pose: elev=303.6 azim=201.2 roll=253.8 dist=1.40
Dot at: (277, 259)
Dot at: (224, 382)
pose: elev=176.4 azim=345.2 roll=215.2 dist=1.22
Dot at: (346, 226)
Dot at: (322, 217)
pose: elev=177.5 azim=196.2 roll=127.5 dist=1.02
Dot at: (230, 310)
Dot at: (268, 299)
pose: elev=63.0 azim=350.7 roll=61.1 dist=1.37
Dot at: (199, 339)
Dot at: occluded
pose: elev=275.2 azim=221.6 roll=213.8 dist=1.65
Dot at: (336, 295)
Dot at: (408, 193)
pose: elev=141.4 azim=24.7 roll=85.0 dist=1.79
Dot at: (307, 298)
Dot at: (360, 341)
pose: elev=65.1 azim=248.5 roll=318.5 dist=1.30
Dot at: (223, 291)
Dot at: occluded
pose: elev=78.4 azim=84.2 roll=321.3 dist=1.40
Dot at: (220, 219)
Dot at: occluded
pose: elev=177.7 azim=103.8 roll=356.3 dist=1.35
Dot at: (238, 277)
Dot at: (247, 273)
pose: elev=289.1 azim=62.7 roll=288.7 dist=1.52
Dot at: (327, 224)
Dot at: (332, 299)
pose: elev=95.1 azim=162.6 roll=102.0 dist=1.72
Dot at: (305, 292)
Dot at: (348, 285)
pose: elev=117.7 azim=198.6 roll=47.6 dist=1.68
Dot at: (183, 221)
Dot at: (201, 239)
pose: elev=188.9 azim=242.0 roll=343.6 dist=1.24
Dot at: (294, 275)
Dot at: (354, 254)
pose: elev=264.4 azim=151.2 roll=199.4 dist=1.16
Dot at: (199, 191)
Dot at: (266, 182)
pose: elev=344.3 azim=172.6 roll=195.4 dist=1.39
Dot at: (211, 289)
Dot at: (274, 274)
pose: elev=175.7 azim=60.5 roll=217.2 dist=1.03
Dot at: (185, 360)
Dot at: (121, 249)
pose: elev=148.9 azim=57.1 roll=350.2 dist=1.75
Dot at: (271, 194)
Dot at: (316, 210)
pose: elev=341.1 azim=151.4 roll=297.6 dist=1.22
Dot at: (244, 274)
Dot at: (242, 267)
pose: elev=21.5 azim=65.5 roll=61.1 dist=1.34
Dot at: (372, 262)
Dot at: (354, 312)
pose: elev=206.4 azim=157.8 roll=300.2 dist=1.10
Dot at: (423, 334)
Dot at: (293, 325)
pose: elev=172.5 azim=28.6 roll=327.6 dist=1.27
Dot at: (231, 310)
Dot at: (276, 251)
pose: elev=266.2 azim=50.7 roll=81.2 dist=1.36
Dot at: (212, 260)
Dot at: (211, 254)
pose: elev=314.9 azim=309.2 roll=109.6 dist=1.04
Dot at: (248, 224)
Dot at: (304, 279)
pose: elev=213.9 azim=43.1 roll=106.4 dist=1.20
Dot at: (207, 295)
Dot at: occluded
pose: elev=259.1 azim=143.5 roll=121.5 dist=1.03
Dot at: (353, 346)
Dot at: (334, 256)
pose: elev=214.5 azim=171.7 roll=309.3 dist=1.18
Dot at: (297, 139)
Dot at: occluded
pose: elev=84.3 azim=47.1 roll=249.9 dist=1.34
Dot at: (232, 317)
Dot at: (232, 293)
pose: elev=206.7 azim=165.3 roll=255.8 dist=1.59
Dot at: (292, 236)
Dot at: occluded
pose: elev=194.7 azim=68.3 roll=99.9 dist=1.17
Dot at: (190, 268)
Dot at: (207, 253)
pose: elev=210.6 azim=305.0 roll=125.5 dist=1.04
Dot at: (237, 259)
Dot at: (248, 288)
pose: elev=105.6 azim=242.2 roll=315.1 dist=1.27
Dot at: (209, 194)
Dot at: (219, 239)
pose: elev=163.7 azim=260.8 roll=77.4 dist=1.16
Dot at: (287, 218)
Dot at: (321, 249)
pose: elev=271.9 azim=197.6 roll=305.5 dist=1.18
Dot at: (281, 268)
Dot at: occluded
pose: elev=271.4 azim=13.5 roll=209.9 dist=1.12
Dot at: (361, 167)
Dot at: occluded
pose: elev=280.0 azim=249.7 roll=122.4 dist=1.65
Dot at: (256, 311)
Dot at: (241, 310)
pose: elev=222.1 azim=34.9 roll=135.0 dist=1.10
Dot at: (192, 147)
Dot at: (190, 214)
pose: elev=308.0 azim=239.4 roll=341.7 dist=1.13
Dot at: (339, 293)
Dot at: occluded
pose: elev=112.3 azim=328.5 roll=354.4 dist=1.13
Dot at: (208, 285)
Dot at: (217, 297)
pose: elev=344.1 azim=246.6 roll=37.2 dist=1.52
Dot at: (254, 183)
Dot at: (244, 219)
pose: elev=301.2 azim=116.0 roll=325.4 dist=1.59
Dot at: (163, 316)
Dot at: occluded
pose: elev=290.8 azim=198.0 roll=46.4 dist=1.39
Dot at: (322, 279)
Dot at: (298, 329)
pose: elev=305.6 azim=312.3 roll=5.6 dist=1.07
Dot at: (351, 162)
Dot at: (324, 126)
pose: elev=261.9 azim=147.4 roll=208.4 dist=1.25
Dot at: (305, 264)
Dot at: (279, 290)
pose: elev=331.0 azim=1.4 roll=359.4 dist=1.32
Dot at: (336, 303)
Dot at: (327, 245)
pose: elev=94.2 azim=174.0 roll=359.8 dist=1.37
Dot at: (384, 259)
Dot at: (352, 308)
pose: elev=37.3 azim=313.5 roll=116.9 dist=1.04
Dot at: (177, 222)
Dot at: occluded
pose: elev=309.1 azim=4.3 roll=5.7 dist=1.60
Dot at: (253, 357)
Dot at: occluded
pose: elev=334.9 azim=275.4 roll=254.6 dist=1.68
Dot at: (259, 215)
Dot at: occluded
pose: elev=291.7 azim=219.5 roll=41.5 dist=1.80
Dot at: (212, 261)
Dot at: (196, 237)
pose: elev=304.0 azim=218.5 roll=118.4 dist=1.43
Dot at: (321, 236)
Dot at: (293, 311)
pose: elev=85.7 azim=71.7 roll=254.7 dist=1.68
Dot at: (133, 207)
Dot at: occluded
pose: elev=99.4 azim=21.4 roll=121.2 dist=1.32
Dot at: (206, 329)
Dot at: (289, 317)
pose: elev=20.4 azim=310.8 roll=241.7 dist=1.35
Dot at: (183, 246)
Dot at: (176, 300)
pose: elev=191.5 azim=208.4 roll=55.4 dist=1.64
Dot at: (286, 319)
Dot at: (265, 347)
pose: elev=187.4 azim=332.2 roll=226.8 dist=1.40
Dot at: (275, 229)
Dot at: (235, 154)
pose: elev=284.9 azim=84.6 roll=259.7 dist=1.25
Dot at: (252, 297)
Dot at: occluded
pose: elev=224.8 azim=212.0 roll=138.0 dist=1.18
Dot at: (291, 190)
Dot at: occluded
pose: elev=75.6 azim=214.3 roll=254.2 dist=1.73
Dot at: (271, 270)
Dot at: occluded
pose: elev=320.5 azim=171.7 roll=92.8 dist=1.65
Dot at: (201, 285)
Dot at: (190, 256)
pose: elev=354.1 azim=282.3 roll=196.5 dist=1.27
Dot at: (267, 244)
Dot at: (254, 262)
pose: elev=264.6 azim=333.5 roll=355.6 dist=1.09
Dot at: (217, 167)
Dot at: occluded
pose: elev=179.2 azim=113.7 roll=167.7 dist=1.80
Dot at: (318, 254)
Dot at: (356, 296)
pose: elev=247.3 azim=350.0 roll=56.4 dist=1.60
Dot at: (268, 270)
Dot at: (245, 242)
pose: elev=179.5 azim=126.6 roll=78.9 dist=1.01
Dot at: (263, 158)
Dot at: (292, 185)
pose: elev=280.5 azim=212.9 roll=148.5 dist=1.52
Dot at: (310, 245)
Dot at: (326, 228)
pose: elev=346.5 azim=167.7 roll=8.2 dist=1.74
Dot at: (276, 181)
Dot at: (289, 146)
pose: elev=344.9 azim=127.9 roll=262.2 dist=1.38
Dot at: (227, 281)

================================

◆ Goal
Update everything from "pose: elev=78.4 azim=84.2" down to "Dot at: (266, 182)" by changing "dist" to "distance" and keeping all else unchanged, and give back only those lines.

◆ Result for this exercise
pose: elev=78.4 azim=84.2 roll=321.3 distance=1.40
Dot at: (220, 219)
Dot at: occluded
pose: elev=177.7 azim=103.8 roll=356.3 distance=1.35
Dot at: (238, 277)
Dot at: (247, 273)
pose: elev=289.1 azim=62.7 roll=288.7 distance=1.52
Dot at: (327, 224)
Dot at: (332, 299)
pose: elev=95.1 azim=162.6 roll=102.0 distance=1.72
Dot at: (305, 292)
Dot at: (348, 285)
pose: elev=117.7 azim=198.6 roll=47.6 distance=1.68
Dot at: (183, 221)
Dot at: (201, 239)
pose: elev=188.9 azim=242.0 roll=343.6 distance=1.24
Dot at: (294, 275)
Dot at: (354, 254)
pose: elev=264.4 azim=151.2 roll=199.4 distance=1.16
Dot at: (199, 191)
Dot at: (266, 182)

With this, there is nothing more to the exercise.